Task instructions: A faithful copy of the entries is required, with no images in it.

[Itemized modification records]
• • • • • • •
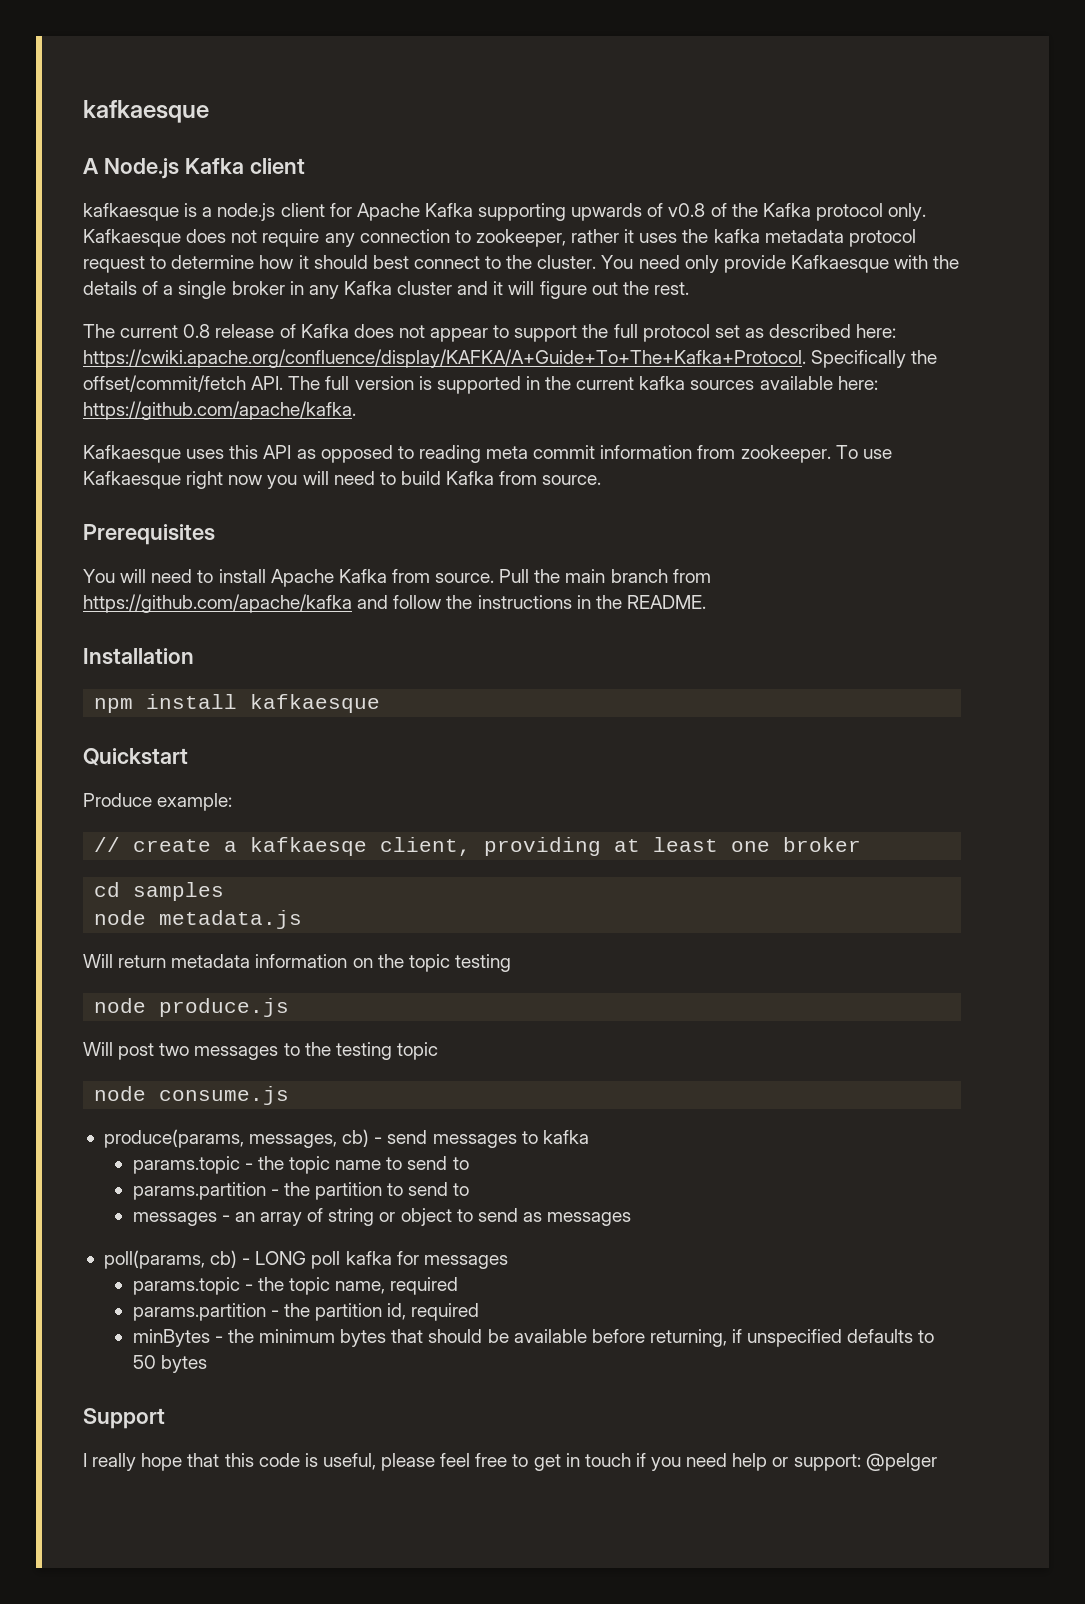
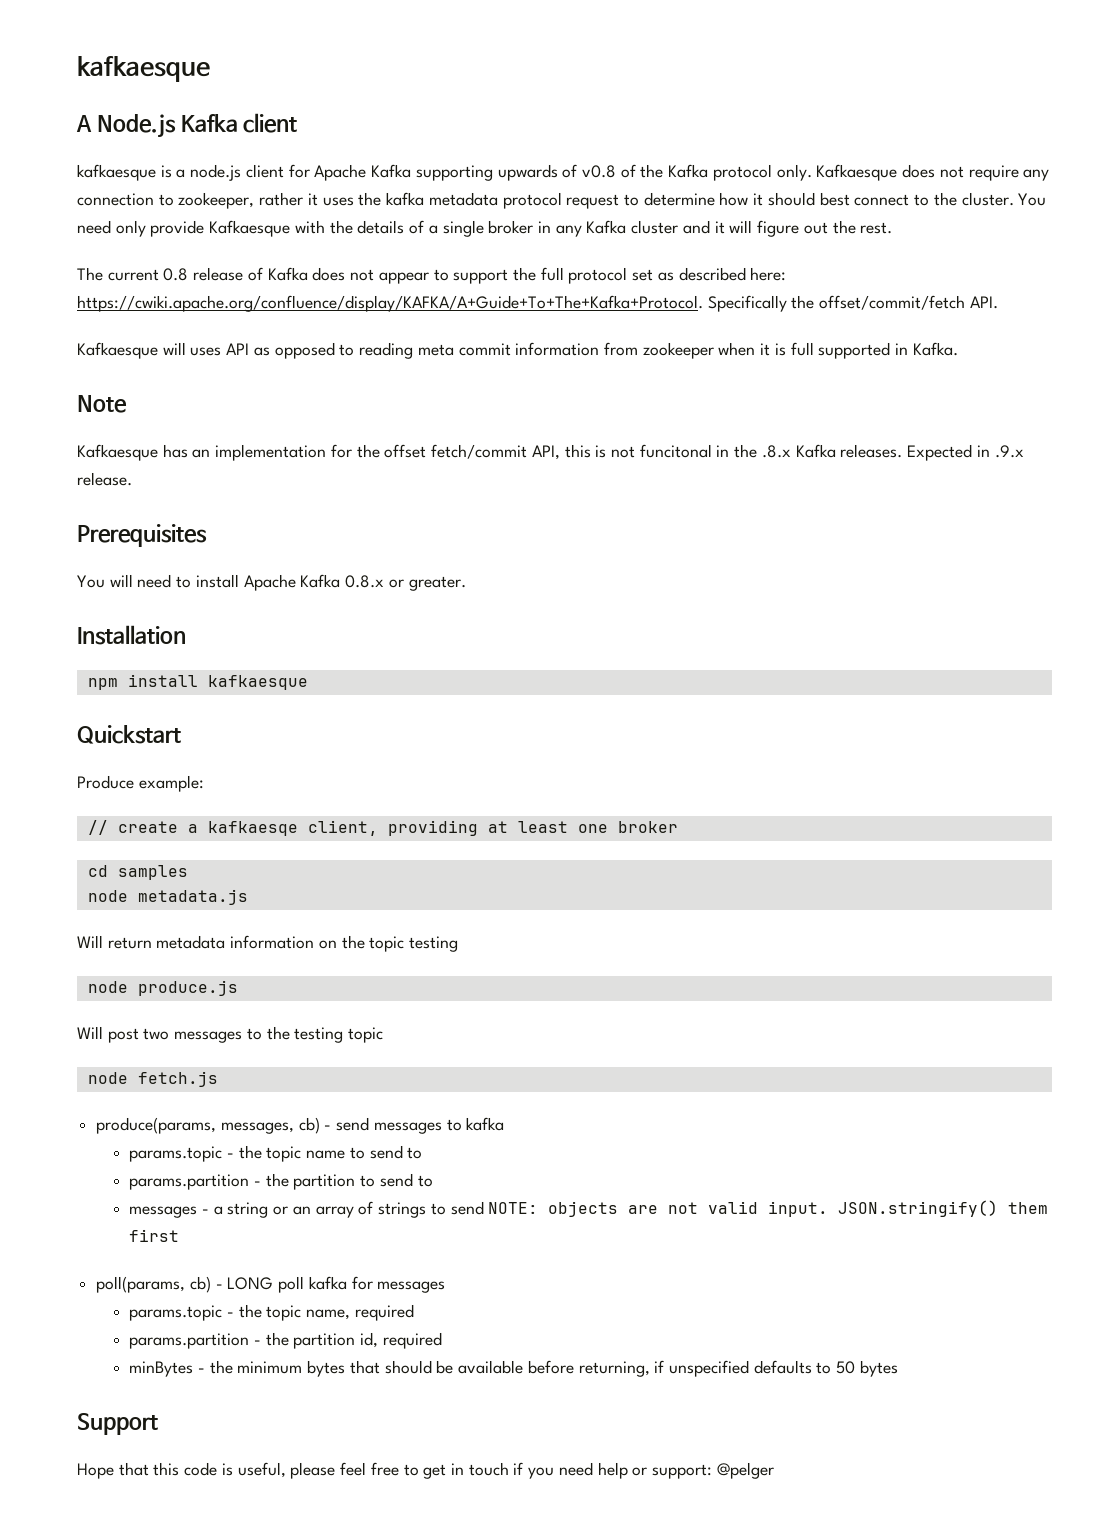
[288,376,878,394] [83,401,356,420] [83,445,259,463] The full version is supported in the current kafka sources available here: https://github.com/apache/kafka. // Kafkaesque uses this -> [77,342,222,359] // Kafkaesque will uses
[740,445,892,463] [83,471,602,489] zookeeper. To use Kafkaesque right now you will need to build Kafka from source. -> [642,342,958,359] [77,395,127,413] [77,444,1024,461] [77,472,132,486] zookeeper when it is full supported in Kafka. // Note // Kafkaesque has an implementation for the offset fetch/commit API, this is not funcitonal in the .8.x Kafka releases. Expected in .9.x release.
[391,569,711,583] [83,594,706,613] from source. Pull the main branch from https://github.com/apache/kafka and follow the instructions in the README. -> [345,575,466,591] 0.8.x or greater.
[159,1086,290,1105] consume.js -> [137,1071,218,1087] fetch.js
[234,1208,632,1226] an array of string or object to send as messages -> [213,1200,1049,1218] [129,1229,180,1242] a string or an array of strings to send NOTE: objects are not valid input. JSON.stringify() them first
[83,1453,183,1471] I really hope -> [77,1463,114,1479] Hope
• • • • • • •
Exercise output:
[288,376,878,394] [83,401,356,420] [83,445,259,463] The full version is supported in the current kafka sources available here: https://github.com/apache/kafka. // Kafkaesque uses this -> [77,342,222,359] // Kafkaesque will uses
[740,445,892,463] [83,471,602,489] zookeeper. To use Kafkaesque right now you will need to build Kafka from source. -> [642,342,958,359] [77,395,127,413] [77,444,1024,461] [77,472,132,486] zookeeper when it is full supported in Kafka. // Note // Kafkaesque has an implementation for the offset fetch/commit API, this is not funcitonal in the .8.x Kafka releases. Expected in .9.x release.
[391,569,711,583] [83,594,706,613] from source. Pull the main branch from https://github.com/apache/kafka and follow the instructions in the README. -> [345,575,466,591] 0.8.x or greater.
[159,1086,290,1105] consume.js -> [137,1071,218,1087] fetch.js
[234,1208,632,1226] an array of string or object to send as messages -> [213,1200,1049,1218] [129,1229,180,1242] a string or an array of strings to send NOTE: objects are not valid input. JSON.stringify() them first
[83,1453,183,1471] I really hope -> [77,1463,114,1479] Hope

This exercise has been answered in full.